Atwell, who was raised in west London, appears to have had a ball shooting the film in Co Wicklow. "I was staying in this hotel and spent every free moment walking up the Sugar Loaf," she says. "I bought myself a tin whistle and taught myself The Wild Rover. It was great to get back to nature." So she wasn't in the pub with the gang every night? "Not really. Though Joss Ackland and I did start up a film club for the cast. He was absolutely appalled that I had seen so few films by Robert Mitchum."

She appears to have the poise and confidence required to get ahead in a cut-throat business. Her father, an American motivational speaker, whose marriage to her mother ended when Atwell was a child, might be delighted to see how assertively she holds herself. Given Dad's business and the fact that her mum was a bit of a bohemian, it is hardly surprising that she drifted into the theatre. "I see my father several times a year," she says. "One thing you would have to say about Mum and Dad is that they are not afraid to talk. That helped me get on stage and speak a little louder myself. They are both communicators."

After school, Atwell, no fool it seems, secured a place at Oxford, but she quickly realised that she had only applied to prove to herself she could get in. She duly headed off to the prestigious Guildhall School of Music & Drama. Since graduation, she has worked fairly consistently. Her supporting performance in an unintentionally hilarious television treatment of the romance between Prince Charles and Camilla Parker Bowles was, mercifully perhaps, banished to the cutting-room floor, but work at the Royal National Theatre and then in ITV's Mansfield Park followed.

Her break into movies came when she was cast alongside Colin Farrell and Ewan McGregor in Woody Allen's upcoming Cassandra's Dream. "That was very funny," she says. "I read four or five lines for him, and we had some general chit-chat. I didn't really understand what it meant when he said I could take the script away with me. It was odd, because he's so secretive about those things. Then they called and said: 'I am glad you like it, because now we have somebody in mind for the part we are going to change the script.' " Atwell still didn't grasp that they were talking about her. "I thought: Yeah?
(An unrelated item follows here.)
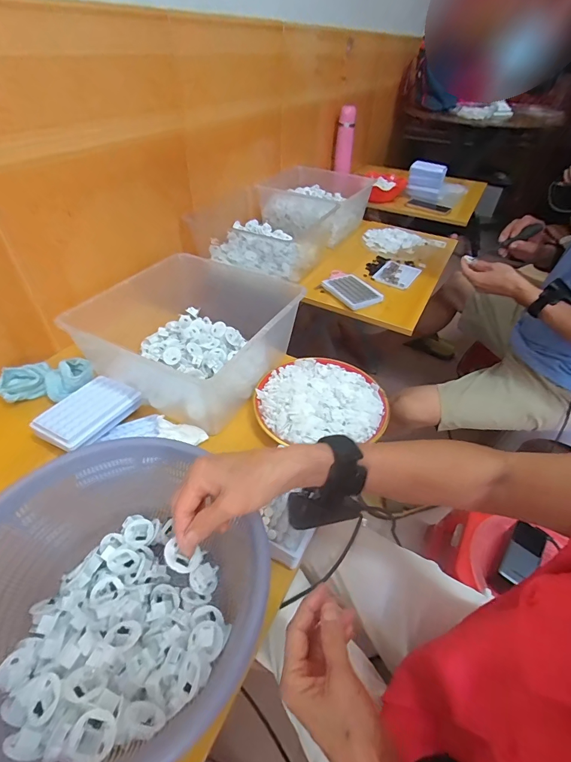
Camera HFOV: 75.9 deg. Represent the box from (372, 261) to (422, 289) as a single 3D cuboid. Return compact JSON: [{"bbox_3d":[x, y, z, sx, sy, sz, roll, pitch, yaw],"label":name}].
[{"bbox_3d":[0.304,-0.291,0.998,0.099,0.012,0.135,26,48,22],"label":"box"}]

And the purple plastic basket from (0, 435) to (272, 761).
[{"bbox_3d":[-0.166,0.206,0.360,0.280,0.106,0.282,-29,52,-29],"label":"purple plastic basket"}]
Why are you telling me this? Who have you got? And they said, me. It was extraordinary how it happened."

Woody Allen films, fine as they so often are, turn up once a year. Adaptations of Evelyn Waugh's Brideshead Revisited are considerably rarer. Julian Jarrold's upcoming film will, of course, have to escape from the considerable shadow of the classic ITV series, from 1981. Atwell has been cast as Lady Julia Flyte, the posh beauty who captivates Charles Ryder, a - hem, hem - close friend of her fey brother, Sebastian. Ben Wishaw plays Sebastian. Matthew Goode plays Charles. Castle Howard once again stands in for Castle Marchmain.

"Yes. Brideshead Revisited revisited," she quips. "I didn't see the series. I used the book as the bible and, of course, the script by Jeremy Brock and Andrew Davies. It occurred to me that if I watched the series it might give me an easy way out if I was scared by the role. I could just do it as Diana Quick did it on television. But it helps that everyone brought such love and dedication to the adaptation of something so beloved."

The more she talks the more you marvel at her prodigious self-confidence, but she does admit to frequent moments of insecurity. "We had a number of dinners making How About You where we all talked about age," she says. "In your 20s you fear what's going to happen, but there is excitement about finding out things. In your 60s you maybe are a bit more thoughtful. Sometimes I long for my 30s and think I will be all right then. There will be fewer insecurities."

Oh, folk still have their insecurities in later decades. Look at John Cusack striding around waiting to get noticed. He's 41, for Pete's sake.